--- RECORDED DATA Enclosed Below ---
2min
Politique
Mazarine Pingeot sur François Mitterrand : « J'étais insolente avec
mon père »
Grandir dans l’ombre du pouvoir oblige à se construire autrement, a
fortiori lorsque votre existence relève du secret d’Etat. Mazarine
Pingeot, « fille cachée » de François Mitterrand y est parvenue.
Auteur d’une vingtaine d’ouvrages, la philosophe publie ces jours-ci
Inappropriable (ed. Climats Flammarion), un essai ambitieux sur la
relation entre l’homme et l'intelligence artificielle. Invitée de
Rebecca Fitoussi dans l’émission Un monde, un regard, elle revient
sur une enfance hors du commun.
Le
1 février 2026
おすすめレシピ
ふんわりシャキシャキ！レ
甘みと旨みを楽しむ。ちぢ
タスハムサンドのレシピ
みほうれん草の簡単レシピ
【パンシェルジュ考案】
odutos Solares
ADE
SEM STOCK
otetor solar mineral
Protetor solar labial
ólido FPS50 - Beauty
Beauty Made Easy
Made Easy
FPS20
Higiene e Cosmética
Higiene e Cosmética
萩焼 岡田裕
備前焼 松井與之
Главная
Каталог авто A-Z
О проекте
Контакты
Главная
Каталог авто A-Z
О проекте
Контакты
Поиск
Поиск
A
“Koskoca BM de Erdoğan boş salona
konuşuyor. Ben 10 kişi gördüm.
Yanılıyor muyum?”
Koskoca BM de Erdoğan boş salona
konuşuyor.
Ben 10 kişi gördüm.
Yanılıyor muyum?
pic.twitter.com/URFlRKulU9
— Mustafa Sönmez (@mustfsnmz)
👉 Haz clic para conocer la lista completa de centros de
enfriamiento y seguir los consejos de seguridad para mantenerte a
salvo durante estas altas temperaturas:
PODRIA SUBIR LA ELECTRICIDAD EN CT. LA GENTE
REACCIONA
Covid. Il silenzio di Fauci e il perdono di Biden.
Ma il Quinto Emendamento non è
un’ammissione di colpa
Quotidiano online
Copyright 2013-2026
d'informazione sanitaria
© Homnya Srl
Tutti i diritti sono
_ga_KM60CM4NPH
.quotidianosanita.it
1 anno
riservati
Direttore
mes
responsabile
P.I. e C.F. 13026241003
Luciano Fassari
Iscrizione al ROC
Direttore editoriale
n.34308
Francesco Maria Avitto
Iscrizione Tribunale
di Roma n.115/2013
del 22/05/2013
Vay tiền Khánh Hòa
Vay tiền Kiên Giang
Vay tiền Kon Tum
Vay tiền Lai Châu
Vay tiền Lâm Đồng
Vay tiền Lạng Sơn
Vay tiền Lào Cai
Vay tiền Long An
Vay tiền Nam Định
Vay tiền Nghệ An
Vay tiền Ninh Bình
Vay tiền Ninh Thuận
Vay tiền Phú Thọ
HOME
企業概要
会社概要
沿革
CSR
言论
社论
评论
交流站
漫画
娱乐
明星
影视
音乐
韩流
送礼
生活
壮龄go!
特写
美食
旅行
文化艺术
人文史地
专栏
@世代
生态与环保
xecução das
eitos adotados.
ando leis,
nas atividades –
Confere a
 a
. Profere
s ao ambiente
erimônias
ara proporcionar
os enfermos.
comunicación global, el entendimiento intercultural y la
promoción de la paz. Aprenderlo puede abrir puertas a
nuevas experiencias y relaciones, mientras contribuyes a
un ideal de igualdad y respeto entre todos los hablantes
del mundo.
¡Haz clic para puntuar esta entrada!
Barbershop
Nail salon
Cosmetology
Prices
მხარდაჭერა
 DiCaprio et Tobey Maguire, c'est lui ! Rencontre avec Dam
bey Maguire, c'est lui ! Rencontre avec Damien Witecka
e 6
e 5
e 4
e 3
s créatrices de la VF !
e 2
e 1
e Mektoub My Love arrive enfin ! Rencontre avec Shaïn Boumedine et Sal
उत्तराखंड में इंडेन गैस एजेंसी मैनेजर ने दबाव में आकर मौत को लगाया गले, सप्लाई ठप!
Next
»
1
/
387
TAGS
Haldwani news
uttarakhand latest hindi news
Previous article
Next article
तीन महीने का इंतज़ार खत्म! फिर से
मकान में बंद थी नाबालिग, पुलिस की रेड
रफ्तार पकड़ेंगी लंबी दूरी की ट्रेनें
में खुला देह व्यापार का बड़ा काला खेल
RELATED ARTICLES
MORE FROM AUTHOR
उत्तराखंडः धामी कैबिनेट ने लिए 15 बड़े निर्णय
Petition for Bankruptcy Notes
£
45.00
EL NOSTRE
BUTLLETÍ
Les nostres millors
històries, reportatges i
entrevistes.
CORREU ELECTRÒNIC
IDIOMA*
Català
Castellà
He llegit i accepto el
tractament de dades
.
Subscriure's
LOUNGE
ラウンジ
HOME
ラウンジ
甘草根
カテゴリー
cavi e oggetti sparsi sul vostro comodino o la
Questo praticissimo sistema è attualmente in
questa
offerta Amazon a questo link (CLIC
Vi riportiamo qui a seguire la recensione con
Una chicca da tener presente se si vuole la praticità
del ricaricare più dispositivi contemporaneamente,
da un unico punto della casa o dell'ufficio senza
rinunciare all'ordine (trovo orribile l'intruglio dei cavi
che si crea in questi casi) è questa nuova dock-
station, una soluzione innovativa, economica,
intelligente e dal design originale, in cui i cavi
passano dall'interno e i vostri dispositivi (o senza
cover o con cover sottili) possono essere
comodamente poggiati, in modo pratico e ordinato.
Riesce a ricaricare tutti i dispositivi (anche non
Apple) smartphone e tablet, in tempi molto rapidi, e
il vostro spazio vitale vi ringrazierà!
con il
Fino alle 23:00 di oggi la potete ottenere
--- End of Enclosed RECORDED DATA ---
**WHAT YOU WILL DO**
What lines in the entries above hold "konuşuyor"? Copy every one.

**RESPONSE TO THE TASK**
konuşuyor. Ben 10 kişi gördüm.
konuşuyor.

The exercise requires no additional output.